TEXTE À LIRE:
────────────────

Une guerre qui change la donne

L'environnement dans lequel la Fed va s'attaquer à l'inflation est toutefois "soudainement devenu beaucoup plus difficile pour les banquiers centraux" note-t-il. "Les risques géopolitiques découlant du conflit entre l'Ukraine et la Russie ont rendu les perspectives économiques beaucoup plus incertaines, ont détérioré les conditions financières et pourraient prolonger certaines pressions sur les prix qui, sans cela, auraient pu s'atténuer" énumère Christian Scherrmann.

Autre difficulté identifiée par l'économiste: tous les éléments de l'inflation actuellement élevée ne peuvent être contrôlés par la politique monétaire. "Les pressions sur les prix provoquées par les perturbations de la chaîne d'approvisionnement mondiale, par exemple, ne disparaîtront pas parce que les taux directeurs sont relevés" explique-t-il. Pour l'instant, l'objectif premier des banques centrales doit donc selon lui être de "contrôler les anticipations d'inflation, ce qui suppose que les banquiers centraux maintiennent la confiance de la population dans leur capacité à mettre en œuvre les politiques nécessaires pour stabiliser les prix". "Compte tenu de la grande incertitude, du niveau très élevé de l'inflation et des fortes attentes d'inflation future, la réunion de mars de la Fed sera donc un test important de crédibilité" juge-t-il.

Jouer sur la taille du bilan

En avance par rapport à la BCE, la Fed veut également commencer à réduire son bilan et "commencera très probablement à le faire en juillet de cette année" anticipe Christian Scherrmann, qui rappelle que l'achat actif de bons du Trésor et de titres adossés à des créances hypothécaires est considéré comme un moyen d'apporter des liquidités au système financier en période de tensions, ce qui assouplit les conditions financières. "La réduction du bilan est donc un signe de confiance de la part des banques centrales, qui pensent que le pire est passé" indique-t-il. Mais étant donné que l'incertitude géopolitique actuelle pèse lourdement sur les conditions financières, "toute réduction par la Fed pourrait être plus modérée que prévu initialement".

Dans l'ensemble, donc, "il semble qu'il ne sera pas facile pour la Fed d'organiser un "atterrissage en douceur" - dans lequel la hausse des taux directeurs permet de modérer la demande pour réduire l'inflation sans nuire à la dynamique économique globale". "Mais à l'heure actuelle, nous ne pensons pas que l'économie soit engagée sur la voie de la récession avec la hausse des taux" rassure-t-il. Avant d'expliquer: "Le marché du travail se remet de la pandémie, la demande de travailleurs reste à des niveaux records et la dynamique économique semble être robuste. La réalité à laquelle nous sommes très probablement confrontés, cependant, est qu'une inflation et des taux plus élevés impliquent une croissance moindre. Nous nous attendons à ce que ce scénario soit reflété dans la mise à jour du résumé des projections économiques de la Fed".

Et en termes de crédibilité, "les projections à long terme sur la trajectoire appropriée de la politique seront cruciales lors de la réunion de mars" conclut-il. Des taux d'intérêt trop bas pourraient en effet suggérer aux marchés que la Fed ne prend pas suffisamment au sérieux son rôle de lutte contre l'inflation, tandis que des taux élevés pourraient peser lourdement sur les conditions financières.

────────────────

CONSIGNE: Dans le texte sur la Fed et l'inflation, relevez tous les effets que Christian Scherrmann attribue aux risques géopolitiques découlant du conflit entre l'Ukraine et la Russie. La liste ci-après est indépendante du texte.

DONNÉES RECUEILLIES:
────────────────

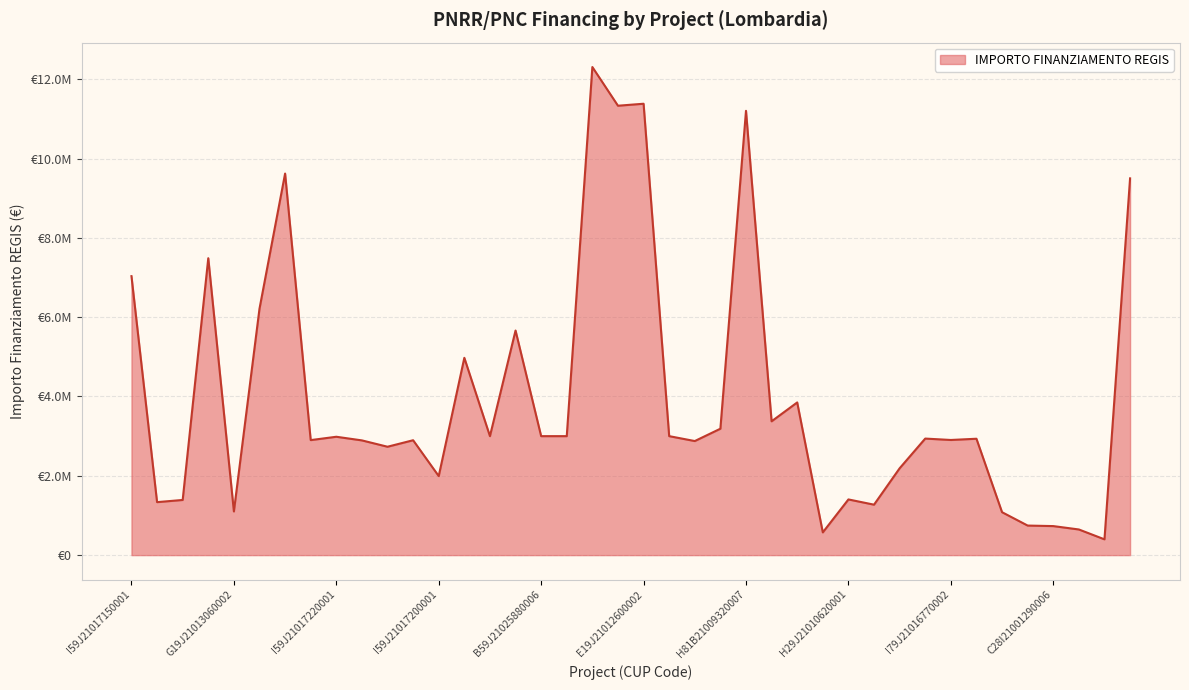

Reading left to right, what are all the values shown in this chart?

7034293.1	1336129.4	1390962.2	7486474.7	1101561.4	6213409.9	9620791.7	2900091.6	2984631.2	2892835.8	2732955.6	2896925.9	1993067.4	4974817.5	3000000.0	5663088.0	3000000.0	3000000.0	12307340.0	11331420.0	11381690.2	3000000.0	2876300.0	3187500.0	11203004.4	3374138.3	3849965.4	573440.0	1404237.1	1272000.9	2189300.0	2938730.0	2903444.3	2934600.0	1082334.2	745317.4	732110.4	646797.4	398100.0	9500000.0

────────────────

RÉPONSE:
- Ils ont rendu les perspectives économiques beaucoup plus incertaines.
- Ils ont détérioré les conditions financières.
- Ils pourraient prolonger certaines pressions sur les prix qui, sans cela, auraient pu s'atténuer.